**Görev tanımı**. "Output key: every" ifadesinin geçtiği satırdan başlayıp satırların sonuna kadar, iki uç da dahil olmak üzere, her satırı aynen yazdır. Resimleri yanıta katma.

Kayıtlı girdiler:
'''

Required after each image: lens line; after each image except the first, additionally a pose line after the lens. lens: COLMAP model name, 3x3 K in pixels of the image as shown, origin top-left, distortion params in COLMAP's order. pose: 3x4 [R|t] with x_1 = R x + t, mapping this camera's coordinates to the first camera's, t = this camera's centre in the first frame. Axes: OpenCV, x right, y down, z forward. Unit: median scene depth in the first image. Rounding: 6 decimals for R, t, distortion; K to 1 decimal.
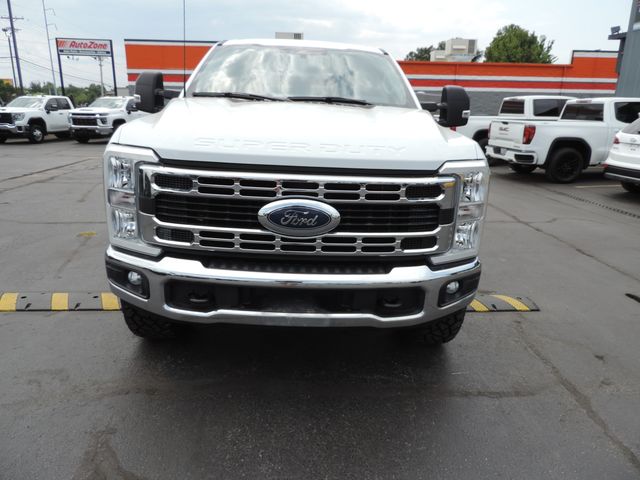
lens RADIAL K [[457.4, 0, 321.8], [0, 457.4, 242.1], [0, 0, 1]] dist [-0.006127, 0.000714]
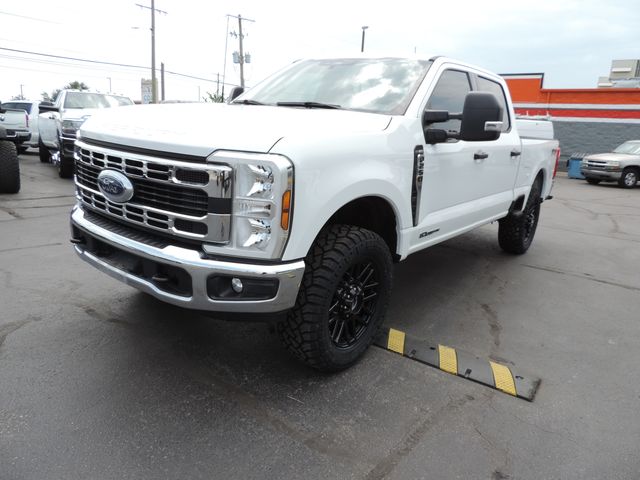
lens RADIAL K [[457.4, 0, 320.9], [0, 457.4, 237.9], [0, 0, 1]] dist [-0.006127, 0.000714]
pose [[0.758817, 0.172553, -0.628031, 1.074633], [-0.222574, 0.974915, -0.001064, -0.037359], [0.612093, 0.140591, 0.778188, 0.381531]]
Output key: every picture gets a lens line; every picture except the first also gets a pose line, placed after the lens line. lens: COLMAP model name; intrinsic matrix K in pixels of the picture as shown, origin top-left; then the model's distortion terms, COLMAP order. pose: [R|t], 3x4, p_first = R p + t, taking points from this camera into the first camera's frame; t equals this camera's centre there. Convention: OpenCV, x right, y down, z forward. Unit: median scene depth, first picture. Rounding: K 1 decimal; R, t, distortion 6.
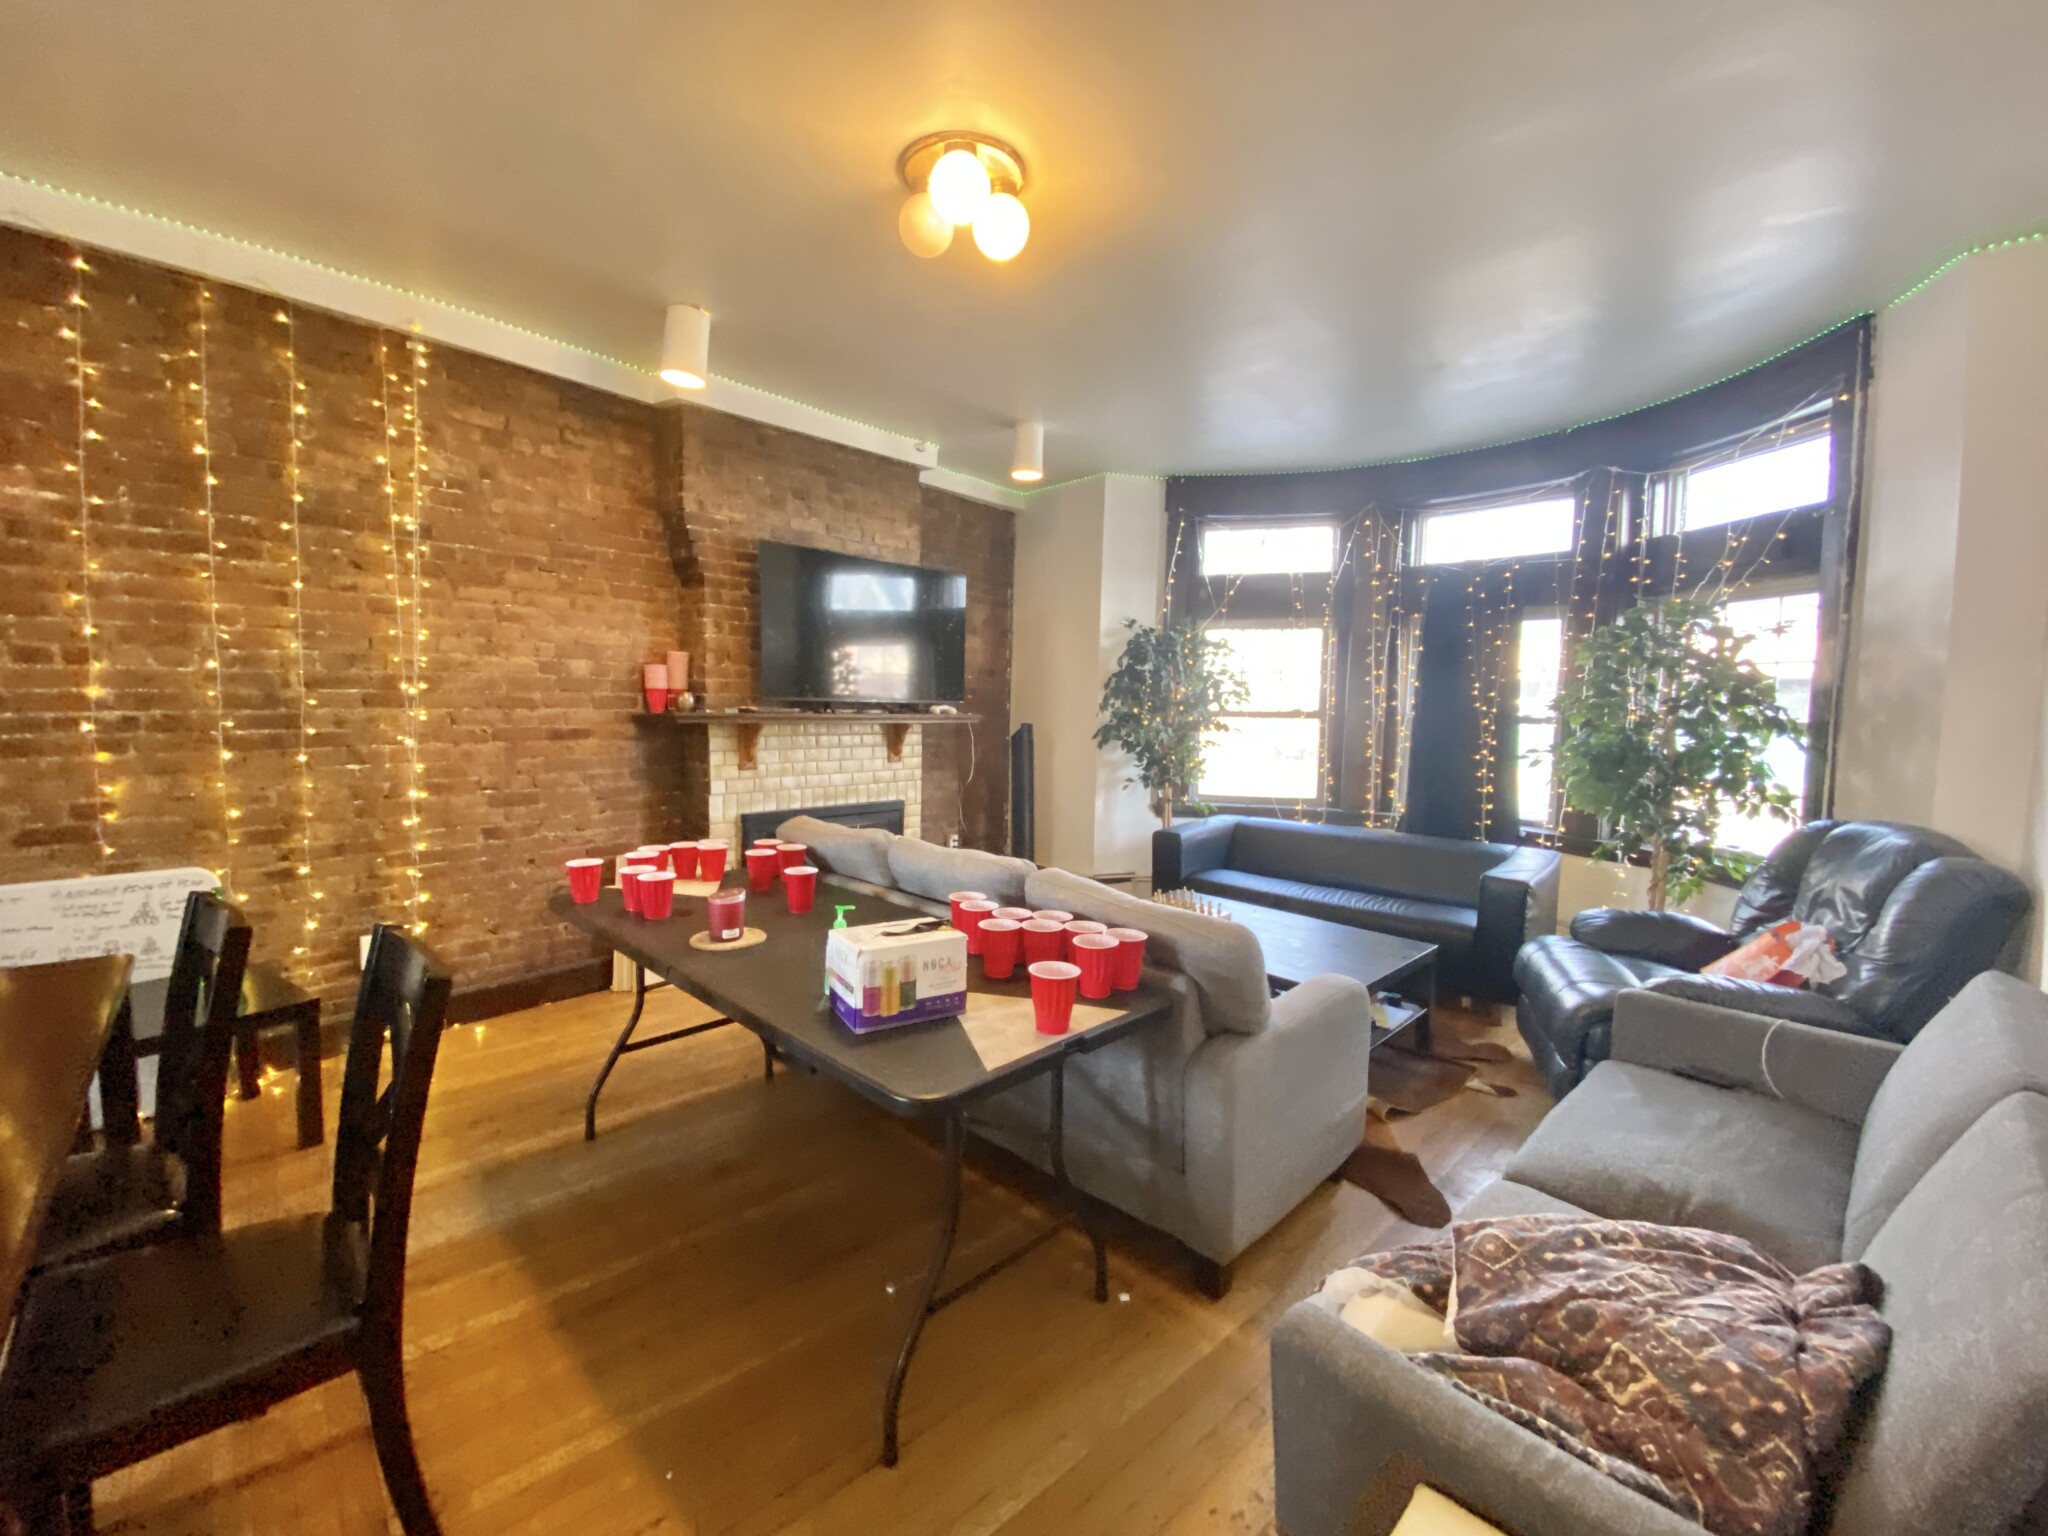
lens RADIAL K [[833.1, 0, 1014.8], [0, 833.1, 760.9], [0, 0, 1]] dist [0.032620, -0.028155]
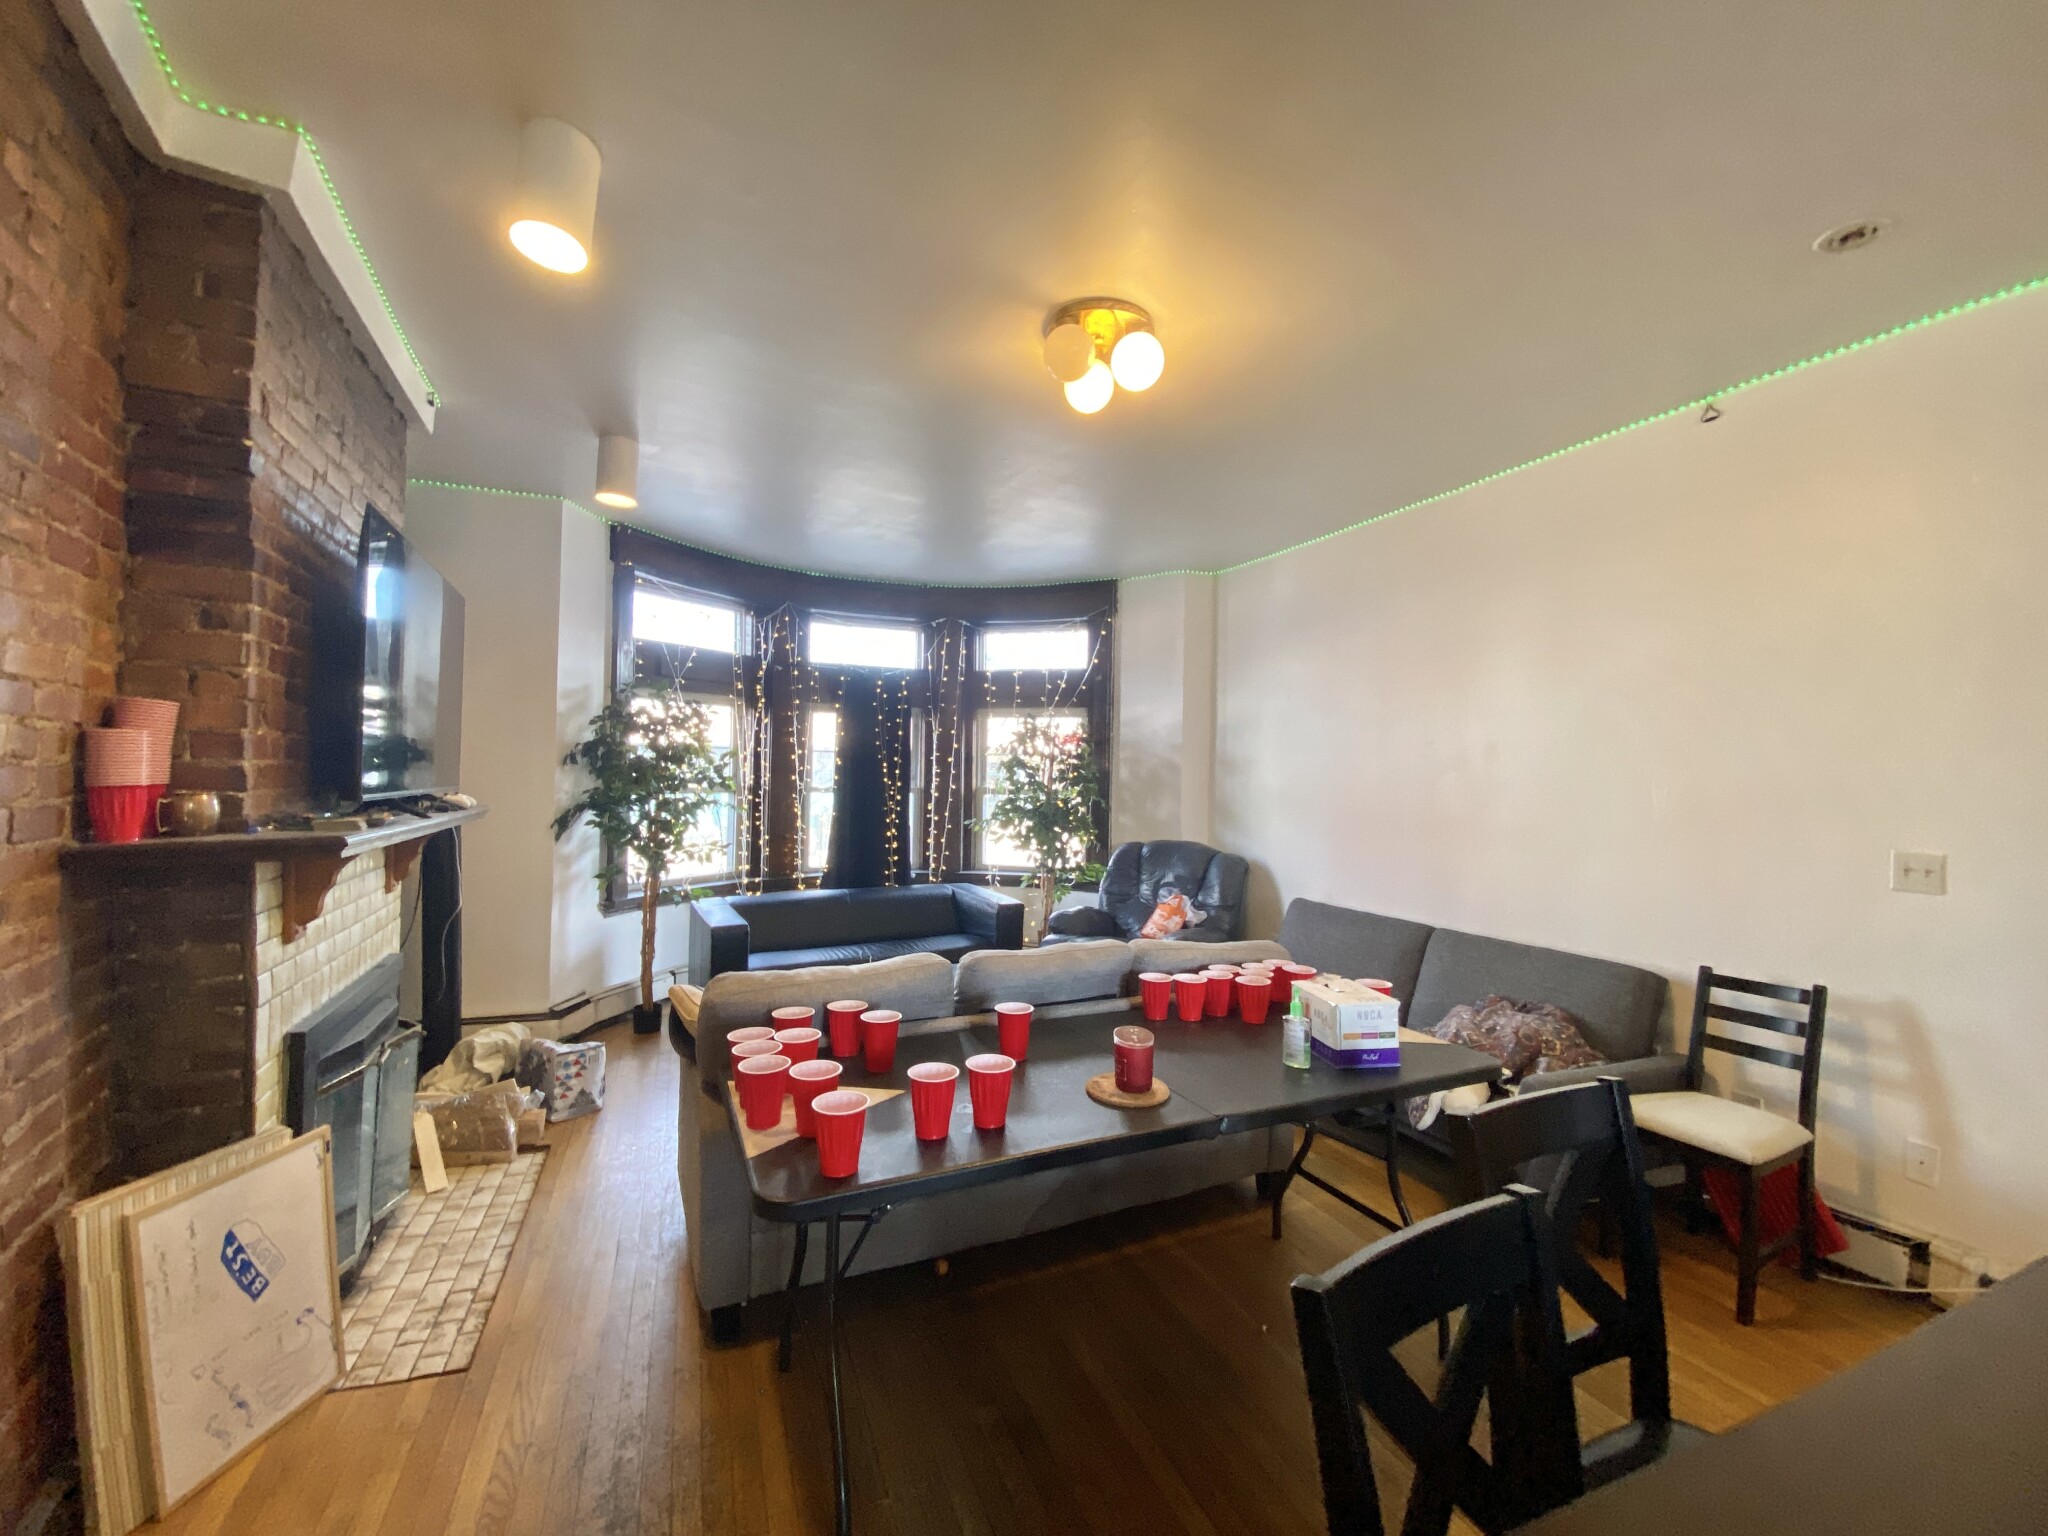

'''

**Tamamlanmış alıştırma**.
Output key: every picture gets a lens line; every picture except the first also gets a pose line, placed after the lens line. lens: COLMAP model name; intrinsic matrix K in pixels of the picture as shown, origin top-left; then the model's distortion terms, COLMAP order. pose: [R|t], 3x4, p_first = R p + t, taking points from this camera into the first camera's frame; t equals this camera's centre there. Convention: OpenCV, x right, y down, z forward. Unit: median scene depth, first picture. Rounding: K 1 decimal; R, t, distortion 6.
lens RADIAL K [[833.1, 0, 1014.8], [0, 833.1, 760.9], [0, 0, 1]] dist [0.032620, -0.028155]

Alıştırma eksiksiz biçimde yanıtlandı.